Lauded in its time, today it reads more hopelessly dated than Star Trek’s “Way to Eden” (Yaaaay, brother!) and is as earth-shakingly controversial as frosting Mini-Wheats on only one side.

Citizen Kane

This guy nobody liked died and nobody missed him. Someone he never met gave him a truckload of money for no apparent reason when he was just a little kid with a sled. He blew all the loot on tacky statues no one could see, singing lessons for some bar girl who couldn’t hold a note, and a newspaper that pissed everyone off all the time. He ran for mayor and lost. He wrote a list of principles that he violated one at a time. And his last word, “Rosebud,” was… Oh fuck it. It really wasn’t that important.

Truman Show

Some guy’s whole life is a tv show, he figures it out and he leaves for the real world where a surely much more interesting movie would be taking place had they bothered to show us that.

Moby Dick

Gloomy young man named Ishmael seeks adventure on whaling ship. Finds weird roommate. Picks out Pequod ad on Craigslist. Receives symbolic warning (“You’ll be sorrry!”), ignores it. Captain turns out to be weird. Embarks on weird voyage. Captain gets even weirder. Ishmael discovers sensual delights of whale parts. Captain enters state of ultra-weirdness. A weird fish appears. Attempts are made to capture fish, who has another agenda. Nearly everybody dies, with the unfortunate exception of the exceptionally boring narrator, without whom we would not have wasted many hours trying to explain symbolism.

Fahrenheit 451.

Society: Burning books is great! It’s totally fun, and a great thing to do! Yay burning books! There shouldn’t be any books! Thank God that unexplained event happened that led inexplicably to this dystopia where we all know how great burning all books is!
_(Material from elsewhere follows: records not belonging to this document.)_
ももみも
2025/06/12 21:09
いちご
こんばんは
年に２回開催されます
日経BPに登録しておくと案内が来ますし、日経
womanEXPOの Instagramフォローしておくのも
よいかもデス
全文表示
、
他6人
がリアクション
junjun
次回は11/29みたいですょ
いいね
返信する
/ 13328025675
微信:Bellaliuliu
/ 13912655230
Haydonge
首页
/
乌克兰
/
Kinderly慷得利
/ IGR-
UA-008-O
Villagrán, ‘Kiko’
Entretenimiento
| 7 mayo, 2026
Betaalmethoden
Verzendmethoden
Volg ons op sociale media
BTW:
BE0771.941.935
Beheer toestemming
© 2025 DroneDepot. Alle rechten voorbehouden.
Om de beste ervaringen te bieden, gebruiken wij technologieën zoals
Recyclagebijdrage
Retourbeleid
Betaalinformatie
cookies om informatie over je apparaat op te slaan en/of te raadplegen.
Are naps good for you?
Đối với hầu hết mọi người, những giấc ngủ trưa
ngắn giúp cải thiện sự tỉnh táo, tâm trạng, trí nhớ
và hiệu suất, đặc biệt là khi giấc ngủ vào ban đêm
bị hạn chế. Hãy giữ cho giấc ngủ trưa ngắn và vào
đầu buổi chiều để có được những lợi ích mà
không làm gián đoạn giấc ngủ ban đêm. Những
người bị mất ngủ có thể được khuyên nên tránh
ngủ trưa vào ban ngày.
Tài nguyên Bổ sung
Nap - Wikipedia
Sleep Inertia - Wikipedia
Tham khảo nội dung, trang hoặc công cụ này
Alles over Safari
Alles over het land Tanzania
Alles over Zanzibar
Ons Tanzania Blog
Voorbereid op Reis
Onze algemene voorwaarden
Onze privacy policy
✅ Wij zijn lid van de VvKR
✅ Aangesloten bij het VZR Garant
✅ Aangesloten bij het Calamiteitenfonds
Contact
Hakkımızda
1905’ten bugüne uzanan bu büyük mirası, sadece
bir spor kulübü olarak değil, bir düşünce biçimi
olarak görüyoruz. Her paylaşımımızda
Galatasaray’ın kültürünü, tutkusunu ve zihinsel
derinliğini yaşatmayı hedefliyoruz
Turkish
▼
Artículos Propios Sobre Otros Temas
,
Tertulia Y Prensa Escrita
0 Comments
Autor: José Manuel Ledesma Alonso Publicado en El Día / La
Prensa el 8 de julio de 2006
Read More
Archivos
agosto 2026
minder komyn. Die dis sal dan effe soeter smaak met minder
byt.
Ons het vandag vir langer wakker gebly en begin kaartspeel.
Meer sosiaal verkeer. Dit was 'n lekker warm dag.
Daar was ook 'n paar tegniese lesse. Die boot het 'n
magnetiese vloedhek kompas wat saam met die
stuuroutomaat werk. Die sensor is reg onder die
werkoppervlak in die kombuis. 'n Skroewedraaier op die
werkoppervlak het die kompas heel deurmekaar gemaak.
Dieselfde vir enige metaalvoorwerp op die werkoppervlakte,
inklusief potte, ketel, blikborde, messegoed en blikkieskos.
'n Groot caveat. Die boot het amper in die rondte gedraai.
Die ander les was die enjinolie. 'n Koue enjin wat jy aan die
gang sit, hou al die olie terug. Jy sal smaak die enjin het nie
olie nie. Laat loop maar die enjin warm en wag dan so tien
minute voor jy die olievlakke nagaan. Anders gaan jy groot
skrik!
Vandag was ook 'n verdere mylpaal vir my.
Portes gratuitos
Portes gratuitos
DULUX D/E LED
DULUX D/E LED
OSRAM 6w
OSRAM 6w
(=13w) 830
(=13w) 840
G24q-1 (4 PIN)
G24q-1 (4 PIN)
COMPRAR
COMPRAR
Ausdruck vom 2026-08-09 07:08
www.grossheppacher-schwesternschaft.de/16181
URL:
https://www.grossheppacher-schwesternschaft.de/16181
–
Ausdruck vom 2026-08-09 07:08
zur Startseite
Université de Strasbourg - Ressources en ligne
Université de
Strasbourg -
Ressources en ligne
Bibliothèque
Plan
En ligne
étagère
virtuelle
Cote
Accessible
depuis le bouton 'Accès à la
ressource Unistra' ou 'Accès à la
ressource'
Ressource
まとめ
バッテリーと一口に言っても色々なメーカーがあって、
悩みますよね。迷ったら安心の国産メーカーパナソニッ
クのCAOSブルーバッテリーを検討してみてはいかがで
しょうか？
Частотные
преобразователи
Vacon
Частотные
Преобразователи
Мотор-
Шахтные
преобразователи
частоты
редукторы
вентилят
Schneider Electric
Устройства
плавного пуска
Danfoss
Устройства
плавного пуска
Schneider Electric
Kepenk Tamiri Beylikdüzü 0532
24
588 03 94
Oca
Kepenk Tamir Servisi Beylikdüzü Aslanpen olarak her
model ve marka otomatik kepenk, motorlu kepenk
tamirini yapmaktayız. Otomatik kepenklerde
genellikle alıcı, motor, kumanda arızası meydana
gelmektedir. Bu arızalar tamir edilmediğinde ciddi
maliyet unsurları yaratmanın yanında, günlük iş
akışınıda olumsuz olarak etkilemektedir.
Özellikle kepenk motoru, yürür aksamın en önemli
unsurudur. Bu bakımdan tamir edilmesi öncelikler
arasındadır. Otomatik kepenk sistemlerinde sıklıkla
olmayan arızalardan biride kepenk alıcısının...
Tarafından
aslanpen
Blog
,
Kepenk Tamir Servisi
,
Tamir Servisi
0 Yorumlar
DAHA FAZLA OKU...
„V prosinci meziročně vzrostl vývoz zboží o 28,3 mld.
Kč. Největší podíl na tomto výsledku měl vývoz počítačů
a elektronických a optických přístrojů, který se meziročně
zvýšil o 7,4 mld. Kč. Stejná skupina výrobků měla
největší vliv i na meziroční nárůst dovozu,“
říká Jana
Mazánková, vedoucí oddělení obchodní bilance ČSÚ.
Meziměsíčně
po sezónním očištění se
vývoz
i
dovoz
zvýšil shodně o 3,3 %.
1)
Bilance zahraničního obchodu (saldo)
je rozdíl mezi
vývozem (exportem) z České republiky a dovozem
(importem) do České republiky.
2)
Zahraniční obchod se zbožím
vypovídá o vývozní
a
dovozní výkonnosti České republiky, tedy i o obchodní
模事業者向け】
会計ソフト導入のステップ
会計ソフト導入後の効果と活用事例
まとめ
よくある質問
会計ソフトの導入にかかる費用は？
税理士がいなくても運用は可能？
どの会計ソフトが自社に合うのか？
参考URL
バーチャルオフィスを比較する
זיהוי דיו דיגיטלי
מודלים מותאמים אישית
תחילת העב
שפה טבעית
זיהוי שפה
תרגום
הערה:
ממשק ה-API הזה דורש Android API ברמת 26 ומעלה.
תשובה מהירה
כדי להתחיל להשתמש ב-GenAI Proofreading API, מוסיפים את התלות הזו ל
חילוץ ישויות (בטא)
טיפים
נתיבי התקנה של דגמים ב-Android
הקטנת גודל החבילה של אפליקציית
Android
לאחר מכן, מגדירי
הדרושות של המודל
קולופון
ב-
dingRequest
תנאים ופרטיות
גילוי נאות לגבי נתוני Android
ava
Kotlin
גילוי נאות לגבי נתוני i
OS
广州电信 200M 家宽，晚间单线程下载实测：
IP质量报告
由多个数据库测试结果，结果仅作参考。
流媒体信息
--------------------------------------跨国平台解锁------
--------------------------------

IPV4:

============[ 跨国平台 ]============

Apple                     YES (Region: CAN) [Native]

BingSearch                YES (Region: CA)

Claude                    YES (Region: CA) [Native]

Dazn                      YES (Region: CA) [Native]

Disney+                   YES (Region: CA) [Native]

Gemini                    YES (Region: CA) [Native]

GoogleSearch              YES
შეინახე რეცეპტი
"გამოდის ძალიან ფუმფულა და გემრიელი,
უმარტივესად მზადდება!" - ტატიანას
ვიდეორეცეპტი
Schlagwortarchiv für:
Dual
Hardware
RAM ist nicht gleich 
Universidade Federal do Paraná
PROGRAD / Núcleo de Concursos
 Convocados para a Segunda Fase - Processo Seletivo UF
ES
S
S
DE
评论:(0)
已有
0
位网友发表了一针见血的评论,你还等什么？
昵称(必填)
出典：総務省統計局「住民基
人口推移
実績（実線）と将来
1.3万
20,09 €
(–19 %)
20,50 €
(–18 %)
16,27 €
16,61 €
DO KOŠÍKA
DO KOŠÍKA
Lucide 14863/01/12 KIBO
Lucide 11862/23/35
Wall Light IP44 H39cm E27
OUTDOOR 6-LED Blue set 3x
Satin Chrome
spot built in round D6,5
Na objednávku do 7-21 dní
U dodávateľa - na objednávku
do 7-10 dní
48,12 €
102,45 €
Fireman, who somehow got this job as a person who burns books: I wonder if burning books might be bad?

His boss: You’re in trouble!

Fireman: (successfully flees, outwitting a robot dog who’s fooled by the old ‘jump in the river and lose his scent’ bit)

Blade Runner

He’s a replicant too you fools!

Star Wars:

Whiny farmboy, military deserter, and smarmy crook help a paramilitary group commit treason.

Dr. Jekyll and Mr. Hyde

Utterson: I can’t figure out why Jekyll puts up with this Hyde fellow.
Dr. Lanyon: I saw Hyde turn into Jekyll.
Dr. Jekyll: Yep. I’m Mr. Hyde.
Utterson: You coulda said something.

Wait…who’s the deserter?

Lord of the Rings:

A group of heroes try to destroy a magical ring to stop the forces of evil from taking over the world, but enough about that, let me spend the next couple of dozen pages to describe this lovely swamp.

Obi-Wan. A stretch, to be sure, especially considering the later movies, but, Leah and Obi-Wan’s commentary about his history both suggest a deserter.

(And, yes, he had reason to desert, but the point is being disrespectful, not fair.)

Han Solo would be, but then isn’t he the smarmy crook?

Much of F. Scott Fitzgerald’s work:

Beautifully written observations which turn out to be largely wrong wrong wrong.